> TASK DIRECTIONS: All of the data below should be set down again verbatim, without any images.

Page-level text extractions:
━━━━━━━━━━
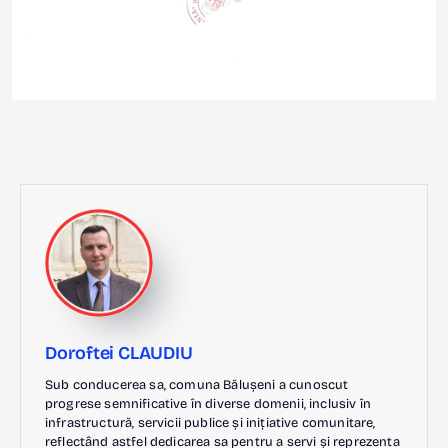
Doroftei CLAUDIU
Sub conducerea sa, comuna Bălușeni a cunoscut
progrese semnificative în diverse domenii, inclusiv în
infrastructură, servicii publice și inițiative comunitare,
reflectând astfel dedicarea sa pentru a servi și reprezenta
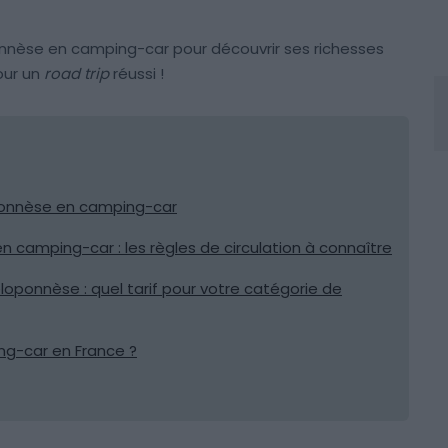
onnèse en camping-car pour découvrir ses richesses
our un
road trip
réussi !
oponnèse en camping-car
 camping-car : les règles de circulation à connaître
oponnèse : quel tarif pour votre catégorie de
g-car en France ?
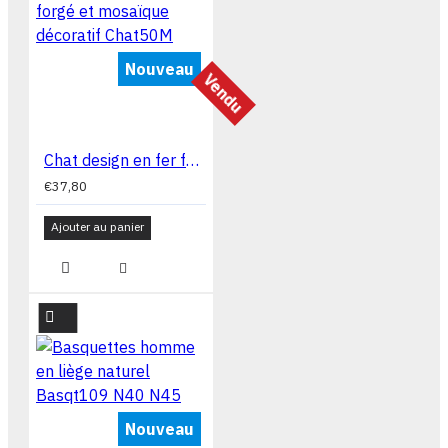
Nouveau
Vendu
Chat design en fer forgé et mosaïque décoratif Chat50M
€37,80
Ajouter au panier
Nouveau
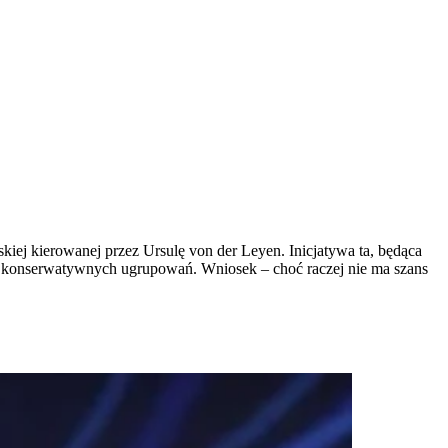
ej kierowanej przez Ursulę von der Leyen. Inicjatywa ta, będąca
ych konserwatywnych ugrupowań. Wniosek – choć raczej nie ma szans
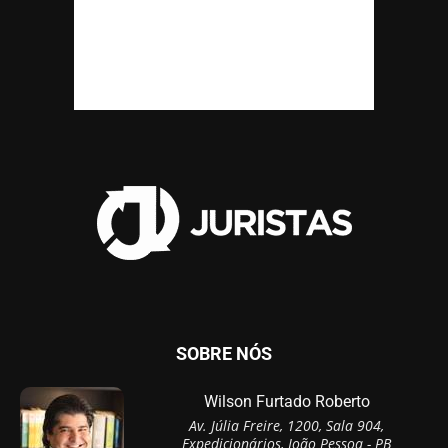
SOBRE NÓS
Wilson Furtado Roberto
Av. Júlia Freire, 1200, Sala 904,
Expedicionários, João Pessoa - PB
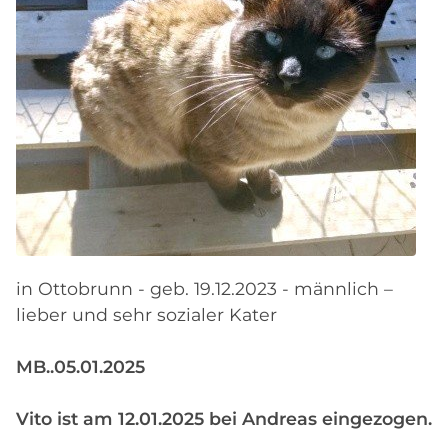
in Ottobrunn - geb. 19.12.2023 - männlich –
lieber und sehr sozialer Kater
MB..05.01.2025
Vito ist am 12.01.2025 bei Andreas eingezogen.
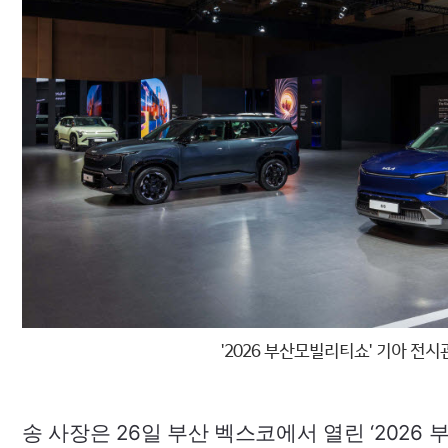
'2026
부산모빌리티쇼' 기아 전시
송 사장은 26일 부산 벡스코에서 열린 ‘2026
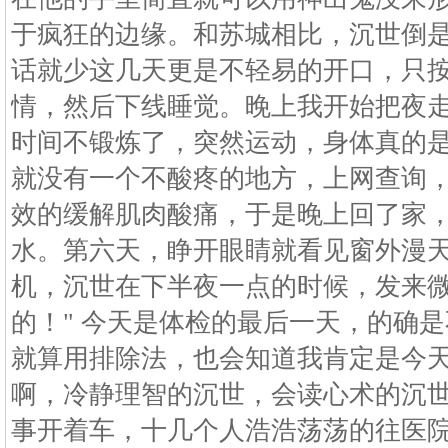
于疯狂的边缘。和苏城相比，沉世倒
话就少这几天更是不轻易的开口，只
情，然后下线睡觉。晚上我开始把夜
时间不锻炼了，突然运动，身体真的
就没有一个不酸疼的地方，上网查询
效的缓解肌肉酸痛，于是晚上回了家
水。第六天，睁开眼睛就看见窗外漫
机，沉世在下半夜一点的时候，发来微
的！" 今天是体检的最后一天，的确
就算用排除法，也会知道我肯定是今
啊，冷静理智的沉世，会读心术的沉世
事开着车，十几个人浩浩荡荡的往医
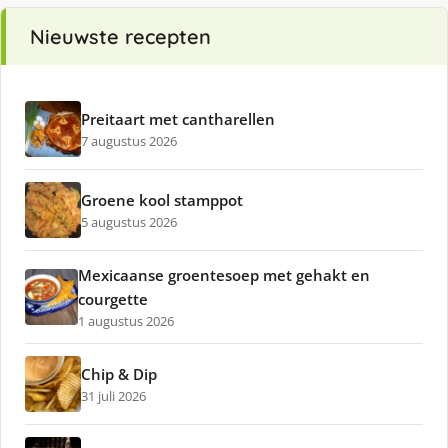
Nieuwste recepten
Preitaart met cantharellen
7 augustus 2026
Groene kool stamppot
5 augustus 2026
Mexicaanse groentesoep met gehakt en
courgette
1 augustus 2026
Chip & Dip
31 juli 2026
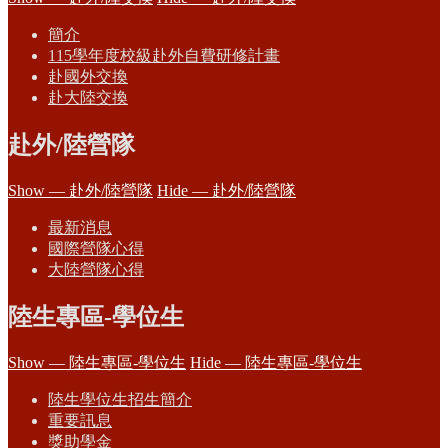
簡介
115學年度校級赴外自費研修計畫
赴國外交換
赴大陸交換
赴外/陸營隊
Show — 赴外/陸營隊
Hide — 赴外/陸營隊
最新消息
國際營隊心得
大陸營隊心得
陸生專區-學位生
Show — 陸生專區-學位生
Hide — 陸生專區-學位生
陸生學位生招生簡介
重要訊息
獎助學金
━━━━━━━━━━
> ANSWER TO THIS EXERCISE:
Doroftei CLAUDIU
Sub conducerea sa, comuna Bălușeni a cunoscut
progrese semnificative în diverse domenii, inclusiv în
infrastructură, servicii publice și inițiative comunitare,
reflectând astfel dedicarea sa pentru a servi și reprezenta
onnèse en camping-car pour découvrir ses richesses
our un
road trip
réussi !
oponnèse en camping-car
 camping-car : les règles de circulation à connaître
oponnèse : quel tarif pour votre catégorie de
g-car en France ?
Nouveau
Vendu
Chat design en fer forgé et mosaïque décoratif Chat50M
€37,80
Ajouter au panier
Nouveau
ej kierowanej przez Ursulę von der Leyen. Inicjatywa ta, będąca
ych konserwatywnych ugrupowań. Wniosek – choć raczej nie ma szans
SOBRE NÓS
Wilson Furtado Roberto
Av. Júlia Freire, 1200, Sala 904,
Expedicionários, João Pessoa - PB
in Ottobrunn - geb. 19.12.2023 - männlich –
lieber und sehr sozialer Kater
MB..05.01.2025
Vito ist am 12.01.2025 bei Andreas eingezogen.
'2026
부산모빌리티쇼' 기아 전시
송 사장은 26일 부산 벡스코에서 열린 ‘2026
于疯狂的边缘。和苏城相比，沉世倒
话就少这几天更是不轻易的开口，只
情，然后下线睡觉。晚上我开始把夜
时间不锻炼了，突然运动，身体真的
就没有一个不酸疼的地方，上网查询
效的缓解肌肉酸痛，于是晚上回了家
水。第六天，睁开眼睛就看见窗外漫
机，沉世在下半夜一点的时候，发来微
的！" 今天是体检的最后一天，的确
就算用排除法，也会知道我肯定是今
啊，冷静理智的沉世，会读心术的沉世
事开着车，十几个人浩浩荡荡的往医
Nieuwste recepten
Preitaart met cantharellen
7 augustus 2026
Groene kool stamppot
5 augustus 2026
Mexicaanse groentesoep met gehakt en
courgette
1 augustus 2026
Chip & Dip
31 juli 2026
簡介
115學年度校級赴外自費研修計畫
赴國外交換
赴大陸交換
赴外/陸營隊
Show — 赴外/陸營隊
Hide — 赴外/陸營隊
最新消息
國際營隊心得
大陸營隊心得
陸生專區-學位生
Show — 陸生專區-學位生
Hide — 陸生專區-學位生
陸生學位生招生簡介
重要訊息
獎助學金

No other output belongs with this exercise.